ETHNOPHARMACOLOGICAL RELEVANCE: The traditional medicine of various peoples populating Russia is strongly underrepresented in the international anthropological literature. In addition, it has a multicomponent structure, a long history of relations with official medicine, and is still a living system with many people using folk remedies and visiting ritual specialists.
AIM OF THE STUDY: The article is a review of folk medicine in Karelia (north-west part of Russia) providing a short description of the history of medicine in this region and a comparison of folk medicine among Karelians and Russians.
MATERIALS AND METHODS: The review analyzes and systematizes published and unpublished sources related to the main remedies used by the local populations – plants, animal products, minerals, etc. – from the 1850s-2000s, tracking the main tendencies in publications about the folk medicine of Karelians and Russians of Karelia.
RESULTS: A total of 104 medicinal plants belonging to 46 families were mentioned as medicinal. In total, they represented 386 uses which demonstrate the leading role of plant remedies in the folk medicine of Karelia. The plant species with the most uses were Betula sp., Plantago sp., Rubus idaeus, Viburnum opulus, Vaccinium vitis-idaea, and Daphne mezereum. Medicinal uses of other origins had more modest numbers: animal remedies included 146 uses, and mineral ones 43 uses. Among animal-based remedies, physiological discharges of the human body were the most popular; fish oil and bear body parts were the most used from the wild, while from the household various components of cows, horses, and dogs were used. Animal remedies were mostly used for healing furuncles, scrofula, frostbite, hernia, and lanugo. The most diversely used mineral remedy was salt.

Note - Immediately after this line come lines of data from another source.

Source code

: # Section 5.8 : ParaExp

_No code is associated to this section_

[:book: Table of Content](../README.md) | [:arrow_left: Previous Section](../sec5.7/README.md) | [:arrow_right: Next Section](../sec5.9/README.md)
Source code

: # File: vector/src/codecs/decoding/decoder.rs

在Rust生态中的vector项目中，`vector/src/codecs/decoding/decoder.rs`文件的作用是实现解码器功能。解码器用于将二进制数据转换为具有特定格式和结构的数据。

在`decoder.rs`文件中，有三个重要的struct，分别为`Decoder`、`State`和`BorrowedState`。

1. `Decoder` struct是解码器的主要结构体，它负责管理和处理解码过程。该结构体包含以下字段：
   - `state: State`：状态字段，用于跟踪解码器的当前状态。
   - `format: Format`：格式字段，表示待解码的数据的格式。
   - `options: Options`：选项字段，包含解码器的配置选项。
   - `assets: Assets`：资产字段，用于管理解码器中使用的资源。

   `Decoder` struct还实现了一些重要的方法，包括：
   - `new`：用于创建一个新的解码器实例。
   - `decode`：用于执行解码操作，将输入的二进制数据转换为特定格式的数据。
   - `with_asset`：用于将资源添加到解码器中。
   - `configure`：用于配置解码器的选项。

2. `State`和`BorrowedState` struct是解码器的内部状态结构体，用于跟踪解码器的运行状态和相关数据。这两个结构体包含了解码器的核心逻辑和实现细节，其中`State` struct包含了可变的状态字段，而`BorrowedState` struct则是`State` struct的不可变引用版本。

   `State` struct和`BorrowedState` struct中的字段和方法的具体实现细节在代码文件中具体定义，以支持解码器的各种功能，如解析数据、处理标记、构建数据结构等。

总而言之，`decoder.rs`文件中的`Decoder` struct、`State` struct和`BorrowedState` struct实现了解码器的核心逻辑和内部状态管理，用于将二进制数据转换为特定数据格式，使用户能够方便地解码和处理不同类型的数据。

CONCLUSIONS: Karelians and Russians are very disproportionally represented in the literature due to the lack of interest in the folk medicine of Russians in Karelia, in contrast to that of Karelians. The disparity does not allow adequate comparison, but nonetheless the available data demonstrate that the remedies shared by both ethnic groups are quite few. The review also contributes to research on the relationship of folk medicine and various state institutions in Russia/the Soviet Union.